Rio, 06 (AE) - O "Jornal dos Sports" foi vendido hoje para a fazendeira e empresária Jacqueline Thomé, que tem negócios no Rio e na Zona da Mata Mineira. A notícia foi confirmada pelo diretor-adminsitrativo da empresa, Luiz Augusto Veloso, sobrinho do antigo proprietário, Venâncio Pereira Veloso. A empresária comprou não só o título do jornal, mas também a gráfica e a empresa que os administra, assumindo o passivo, que não foi revelado. O preço de venda também não foi divulgado. O jornalista Milton Coelho da Graça assumiu hoje mesmo o cargo de diretor-superintendente do jornal.
Segundo Graça, a empresa vai passar por um período de emergência de 90 dias, em que serão atacadas questões mais urgentes, como a atualização da folha de pagamento e do equipamento tecnológico e a renegociação do passivo da empresa com os credores. Ele disse que, na reformulação, não está previsto o enxugamento do quadro de funcionários, atualmente formado por 188 profissionais, entre redação, administração e oficinas. "Vamos fazer o Jornal dos Sports voltar a ser um veículo forte e importante, ocupando de novo seu lugar na grande imprensa", disse ele.

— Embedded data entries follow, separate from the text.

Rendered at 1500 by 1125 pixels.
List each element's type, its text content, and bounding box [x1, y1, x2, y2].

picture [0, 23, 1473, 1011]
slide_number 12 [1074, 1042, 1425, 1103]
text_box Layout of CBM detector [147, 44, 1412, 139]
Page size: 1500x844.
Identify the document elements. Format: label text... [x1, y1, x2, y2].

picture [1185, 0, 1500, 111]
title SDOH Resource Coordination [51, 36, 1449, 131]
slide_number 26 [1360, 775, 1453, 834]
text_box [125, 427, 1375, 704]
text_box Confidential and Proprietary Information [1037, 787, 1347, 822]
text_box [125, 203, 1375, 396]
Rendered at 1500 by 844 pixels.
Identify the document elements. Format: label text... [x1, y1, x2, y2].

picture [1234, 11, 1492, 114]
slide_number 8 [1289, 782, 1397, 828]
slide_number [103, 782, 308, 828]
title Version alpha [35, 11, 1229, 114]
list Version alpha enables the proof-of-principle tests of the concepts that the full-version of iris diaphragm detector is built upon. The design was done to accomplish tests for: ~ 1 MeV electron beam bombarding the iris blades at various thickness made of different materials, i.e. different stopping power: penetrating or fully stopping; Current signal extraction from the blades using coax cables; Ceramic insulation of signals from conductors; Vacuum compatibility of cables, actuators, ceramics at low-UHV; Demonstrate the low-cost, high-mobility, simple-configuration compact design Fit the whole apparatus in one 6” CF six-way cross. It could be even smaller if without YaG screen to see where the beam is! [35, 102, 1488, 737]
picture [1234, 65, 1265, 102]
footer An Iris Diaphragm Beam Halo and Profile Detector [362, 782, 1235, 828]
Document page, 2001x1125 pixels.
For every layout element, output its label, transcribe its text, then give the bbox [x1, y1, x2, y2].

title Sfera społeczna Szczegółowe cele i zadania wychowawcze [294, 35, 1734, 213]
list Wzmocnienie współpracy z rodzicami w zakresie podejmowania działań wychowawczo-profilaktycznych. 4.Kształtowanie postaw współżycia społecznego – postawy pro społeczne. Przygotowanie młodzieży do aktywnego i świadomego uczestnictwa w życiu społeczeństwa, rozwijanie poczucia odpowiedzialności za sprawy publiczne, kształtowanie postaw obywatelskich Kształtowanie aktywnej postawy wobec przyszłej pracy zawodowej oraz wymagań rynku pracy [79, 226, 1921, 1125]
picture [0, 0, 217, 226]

Fundado em 1931 por Mário Filho, irmão do dramaturgo Nelson Rodrigues e homenageado dando o nome oficial do estádio do Maracanã, o "Jornal dos Sports" foi vendido, em 1981, à família Velloso, que foi proprietária também das Casas da Banha e da rede de lojas de automóveis Gatão Veículos. Atualmente, a tiragem varia entre 35 mil e 50 mil exemplares, "dependendo dos resultados dos jogos da véspera", de acordo com Augusto Velloso.
Há cerca de três anos anos, a empresa começou a enfrentar dificuldades financeiras, não por queda na vendagem, mas porque outros jornais, como a "Gazeta Mercantil" e o "Balcão", que deixaram de ser impressos nas gráfica da companhia. Há um ano, Venâncio Pereira Velloso vinha buscando uma solução para a empresa, mas as negociações com Jacqueline duraram só dois meses. Ela não é do ramo da comunicação, mas um dos tios dela, José Rezende Peres, foi colunista do jornal "O Globo" e secretário de Agricultura (assunto sobre o qual escrevia) do Estado do Rio, logo após a fusão com o Estado da Guanabara.